The soldiers tasked with the mission are less optimistic about the future of coca eradication in Honduras. “At the rate we are going we have found maybe 5 to 10 percent of the plantations in Honduras,” the military intelligence officer told me. He argues that social programs must accompany eradication efforts that target rural poverty and the financial incentives to grow illicit crops. “If we just roll in there and take away what they have built with nothing to replace it, [the coca crops] will just continue," said the officer. “We have to provide development programs so people can find alternative ways of making money and have a future. Otherwise, this will be a costly war we will never win.”

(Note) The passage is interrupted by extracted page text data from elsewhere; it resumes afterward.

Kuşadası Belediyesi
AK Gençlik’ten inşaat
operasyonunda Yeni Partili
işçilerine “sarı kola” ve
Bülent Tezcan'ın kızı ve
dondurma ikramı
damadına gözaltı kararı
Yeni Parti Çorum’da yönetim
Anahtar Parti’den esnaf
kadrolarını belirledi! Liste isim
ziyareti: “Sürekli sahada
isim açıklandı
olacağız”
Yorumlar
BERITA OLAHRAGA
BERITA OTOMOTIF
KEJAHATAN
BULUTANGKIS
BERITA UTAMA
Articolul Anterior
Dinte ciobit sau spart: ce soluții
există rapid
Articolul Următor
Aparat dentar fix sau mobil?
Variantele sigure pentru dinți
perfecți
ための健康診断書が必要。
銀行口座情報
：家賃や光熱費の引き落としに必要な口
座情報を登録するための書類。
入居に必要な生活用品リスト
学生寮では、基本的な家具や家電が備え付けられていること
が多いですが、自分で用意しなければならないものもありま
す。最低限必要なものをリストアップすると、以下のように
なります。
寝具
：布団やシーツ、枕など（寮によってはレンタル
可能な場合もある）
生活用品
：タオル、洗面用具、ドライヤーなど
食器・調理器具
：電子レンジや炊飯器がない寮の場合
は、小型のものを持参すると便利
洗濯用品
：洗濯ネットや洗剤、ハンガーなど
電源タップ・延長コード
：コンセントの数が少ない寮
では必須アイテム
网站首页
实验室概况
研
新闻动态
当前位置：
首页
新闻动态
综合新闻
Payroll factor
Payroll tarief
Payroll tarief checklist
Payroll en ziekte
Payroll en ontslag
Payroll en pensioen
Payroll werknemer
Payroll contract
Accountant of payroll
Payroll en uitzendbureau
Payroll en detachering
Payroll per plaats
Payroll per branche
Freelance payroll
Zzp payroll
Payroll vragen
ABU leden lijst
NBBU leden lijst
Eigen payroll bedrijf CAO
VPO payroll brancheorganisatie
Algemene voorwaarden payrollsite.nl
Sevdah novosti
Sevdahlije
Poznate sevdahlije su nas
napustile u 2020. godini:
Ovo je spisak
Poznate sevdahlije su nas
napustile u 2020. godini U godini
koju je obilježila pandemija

The Indigenous leader Edgardo Benitez, who lives in the coca hotspot La Mosquitia along the Caribbean coast, agrees. ”For many living in La Mosquitia, legal farming has been insufficient to provide an income that can tackle the high prices in the area. This is why so many work with these [illicit] groups and get into the coca business,” explains Benitez. He says the drug economy has heavily impacted the region, displacing those who don’t want to collaborate with criminal groups. As long as there are consumers in the United States and Europe, Benitez points out, there will always be a market and a production line that disproportionately impacts marginalized communities like his own.
McSweeney and her research team have also called for a focus on demand-sided interventions in order to prevent further expansion of the drug supply chain and the harm it brings. Continued reliance on a punitive and supply-sided approach, they claim, remains just as futile as it has been over the last 50 years, serving only to reproduce the socioeconomic conditions that lead people into the drug economy.
“Something has to be done,” says Benitez. “Because we always end up in the crossfire between the military and criminal groups.”
Fritz Pinnow is a Honduras-based independent journalist and documentary photographer specialising in illicit economies, environmental issues, violence and development in Central America. He is an associate at the Centre for the Study of Illicit Economies, Violence and Development (CIVAD).